We have all heard it before – save for retirement before you start filling up your children’s college funds. The idea goes against the grain for many parents. Not only do they want to provide money so their kids can go to school, but they also, as parents, tend to put their kids needs before their own. But saving for your own retirement is a great way to protect your kids, too.
Saving for retirement before college isn’t an all-or-nothing plan. Of course, you need to put aside money for college if you hope to have your kids get an education. But the old adage is true that while there are lots of other financial supports and resources to help pay for education, you are on your own when it comes to your retirement years. If you don’t have enough saved up, you risk financial peril and you risk dragging your kids into it, too.

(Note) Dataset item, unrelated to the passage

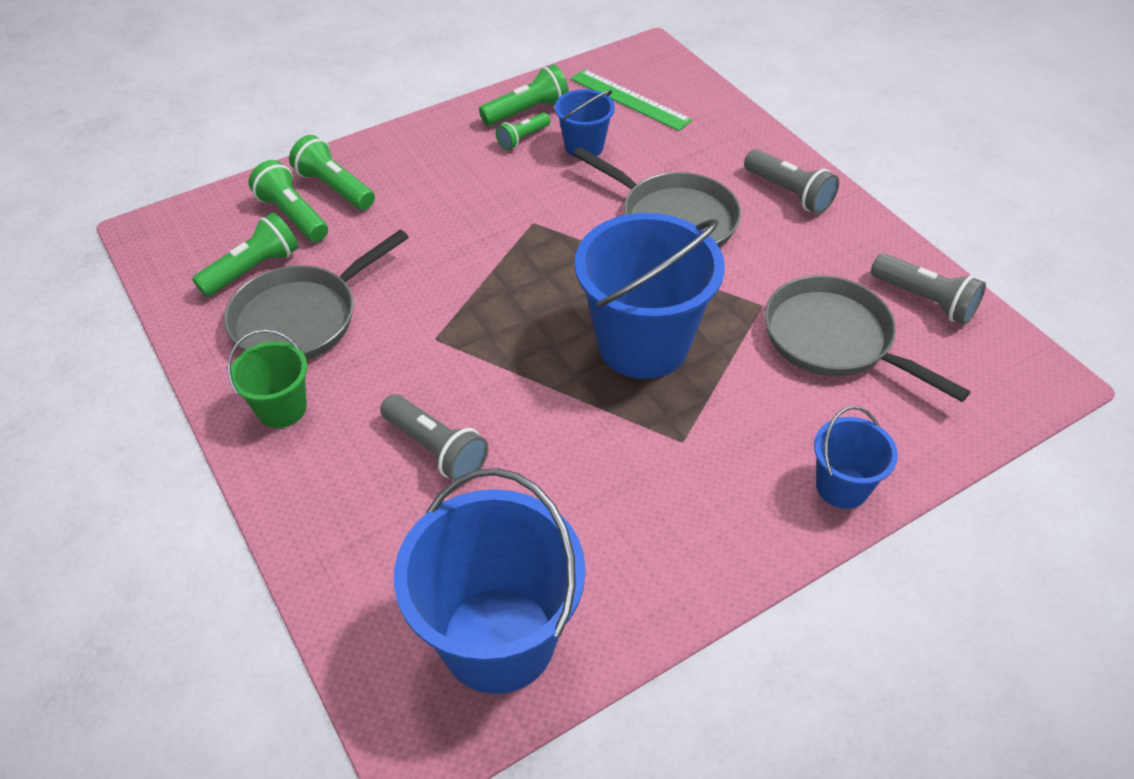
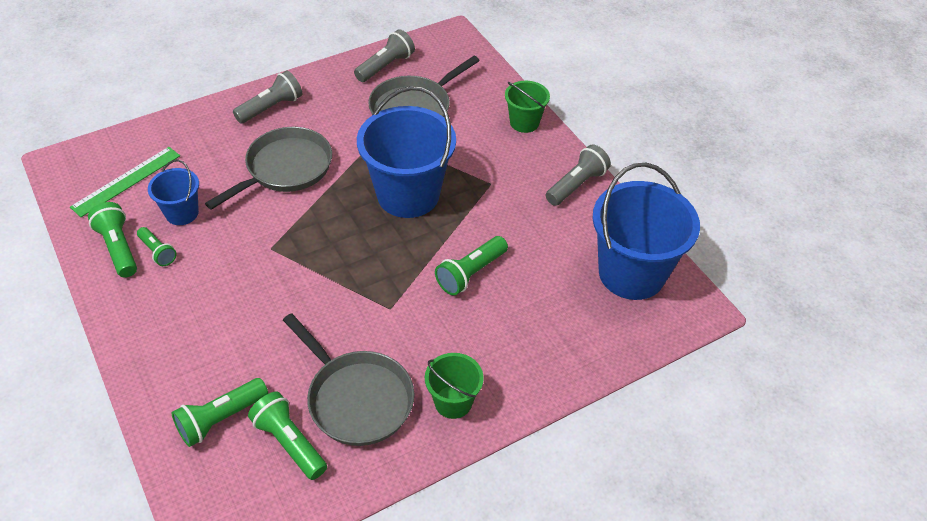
camera: 90 degrees left, 0 degrees up
(335, 188) = (188, 388): green flashlight -> green flashlight (471, 273)
(436, 449) = (494, 305): grey flashlight -> grey flashlight (576, 185)
(842, 486) = (524, 122): blue bucket -> green bucket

There are also some immediate financial benefits when you save for retirement first. If you invest as much as you possibly can into your retirement funds, you’re still investing in your kids’ futures. You are helping them avoid paying for all your expenses in your old age. Since those costs add up even faster than tuition, you’re saving your offspring a real hardship. Even if they graduate with student loans, those payback schedules are spread out over many years and at low interest rates. That’s not the case if they need to help you pay for senior care costs.
Socking away money in your retirement can also give you big benefits long before you retire. Saving for your golden years also helps when your kids hit college age, and the family starts applying for financial aid. If you have been diligent about saving for retirement and have amassed a good amount in your accounts, this won’t impact your financial aid benefits. Colleges do not count the money in retirement funds as assets. Those are protected funds and are not considered as funds you can use to help pay for college.
Believe it or not, if you happen to split the amount you are saving, say putting half in your retirement and half into an account for your child, you could reduce your financial aid awards. That’s because the money is the child’s account is an asset and is considered as money that could help pay for college expenses.
Another tip is to make sure any money you set aside for college has a parent or guardian’s name as the primary name on the account. Because this kind of money is considered an asset, colleges will assess a certain percentage of the account to pay for college. But assets in a child’s name are assessed at a much higher rate than assets in a parent’s name so more of that money has to pay for college.
And of course, there are the tax benefits of putting money in your retirement accounts as well. By doing so, you can reduce the amount of taxes you pay, save a significant amount for retirement, and increase your chances at getting financial aid because all that money is being invested into savings vehicles that are not included in financial aid decisions.
So even if you think saving for retirement before you save for your kids’ college plans sounds like it’s selfish, it’s not. In truth, taking care of your own expenses is smart in the long run, but it can also give you an advantage when it comes to receiving financial aid. There’s no down side to that.